A crack of power whipped through the Broflovski house, flashing every light until the bulbs burst and sparks emanated from the T.V.

(fuck hes getting worse)

"Cartman, if you don't control yourself, you're going to give yourself a brain hemorrhage," he took a step toward them, extending a hand, "Come on, she's never done anything to you. Give her to me."

"Why should I?" he pressed the backside of the blade under her jaw. "Why should I give her back when I could just kill her right in front of you?"

"Kenny!" Karen cried.

Kenny shuddered.

(forgive me)

"Don't waste your energy on her."

Karen's eyes went wide. "What are you doing?" she mouthed.

"What do you mean?"

"You were just telling me how you don't waste time.
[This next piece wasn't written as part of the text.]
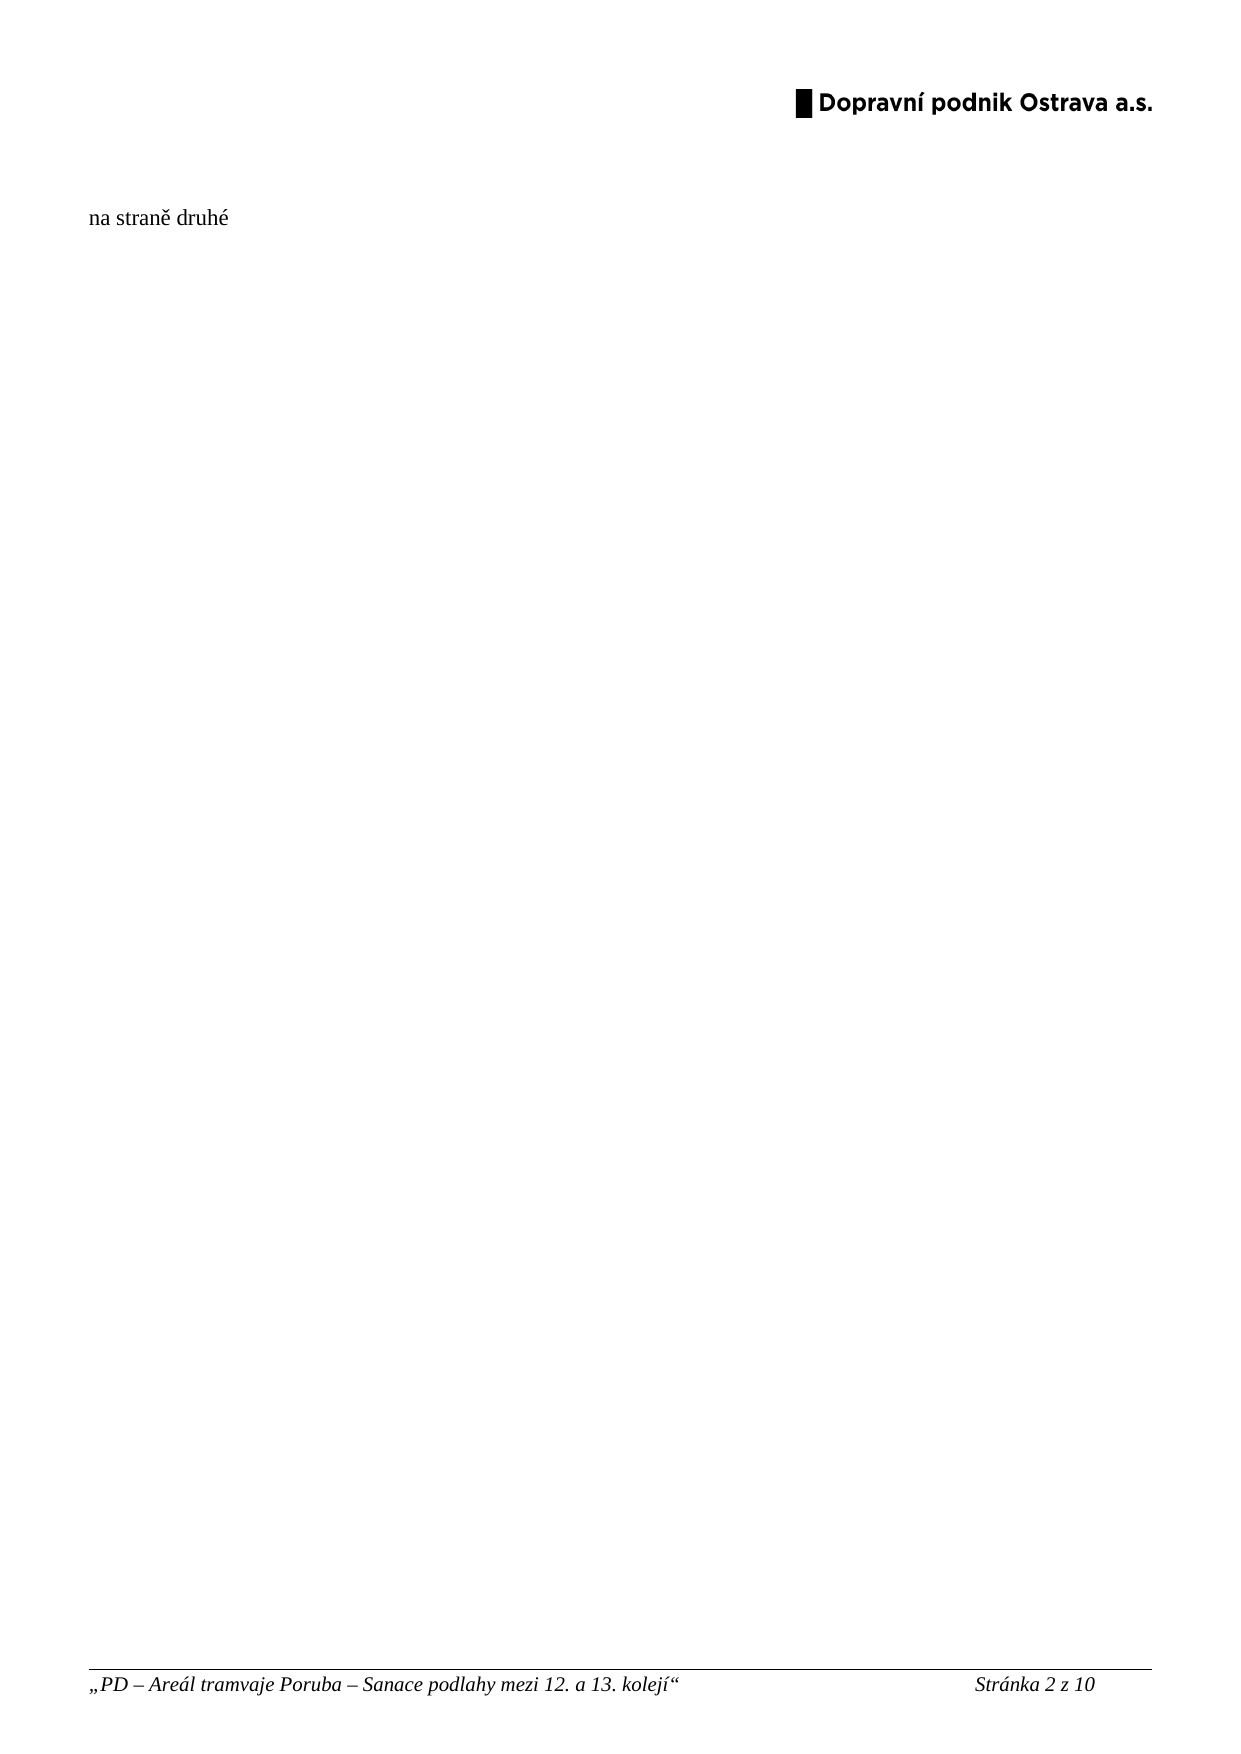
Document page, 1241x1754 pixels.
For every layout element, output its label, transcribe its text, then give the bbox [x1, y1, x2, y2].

text na straně druhé [89, 204, 1149, 231]
picture [795, 89, 1152, 118]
And look at you now, Cartman. You're wasting time. There's a mortally wounded Kyle limping around out there, and you're here holding Karen hostage. Not worth it."

Cartman loosened his grip. He laughed. "I can't believe you're shelling out your boyfriend."

"And I can't believe you're still fucking standing here. He's probably somewhere around Stark's Pond. That's where he always goes."

Suddenly, Karen was thrust into his arms. Cartman backed away, pointing to them with the knife.

"Don't come after me," he said, then disappeared.

Karen quivered, wiping blood from her nose with a drooping sleeve. "I'm sorry, Kenny. We just wanted to make sure you guys were okay. We got really fucking scared."

Kenny sighed. A few neighbors stood in their doorways, their silhouettes watching with crossed arms, whispering to one another.

"Hey, hey, buddy," Randy Marsh was crooning over Ike, lightly tapping his cheeks until he stirred.

Ike's first words: "What the fuck?"

They dashed out to the front yard as Ike was getting up.

"Hey, did you see what the hell happened?" Randy asked them. Sparky was outside too, growling and snarling into the air, focused on the direction Cartman left in.

"He killed them," Ike snapped. "He fucking killed them."

Ike wavered, then fell into Randy.

"What is he talking about?" Randy held Ike up with one arm.

Sirens wailed down the street, and lights flashed over the people walking aimlessly in their yards. Kenny looked over his shoulder at the house, to Kyle's bedroom window.

"Gerald and Sheila are dead. And Kyle is going to be too if I don't go now."

"You're the one who fucking told him where he is!" Karen shoved her brother, "How could you?"

Kenny grabbed her arms. "I had to. He was going to kill you." In the whites of her eyes, he saw the red and blue flashing lights. "Fuck, I can't stay here. I've got DNA all over me."

He turned to Randy. "When the police talk to you, you tell them it was Eric Cartman. You tell them it was that fucking asshole Eric Cartman is why they're dead."

"I don't…" Randy trailed off, enveloped in confusion about the barking dog, the teenager he held, who was mumbling curses under his breath like a deranged lunatic.

"Listen," Kenny looked back to Karen. "If anything happens to me-"

"-nothing is going to happen to you!"

"Please, just listen. If something happens to me, I need you to know that I love you so, so much. You're going to do amazing things. Everything you will ever need," he laid a hand over his own heart, "is right here. Always take care of it first."

Karen pulled him into a hug. "I love you too."

Police car doors slammed shut behind them.

They parted. Kenny slowly began walking backward.

"It's going to be alright. I promise," he said to all of them.

"Sir!" one of the officers shouted to Kenny. "Sir, we need you to stay where you are!"

Kenny broke into a sprint. A few officers ran after him, but Kenny was faster. He dodged their bullets as he ran into open darkness and into the whispering woods.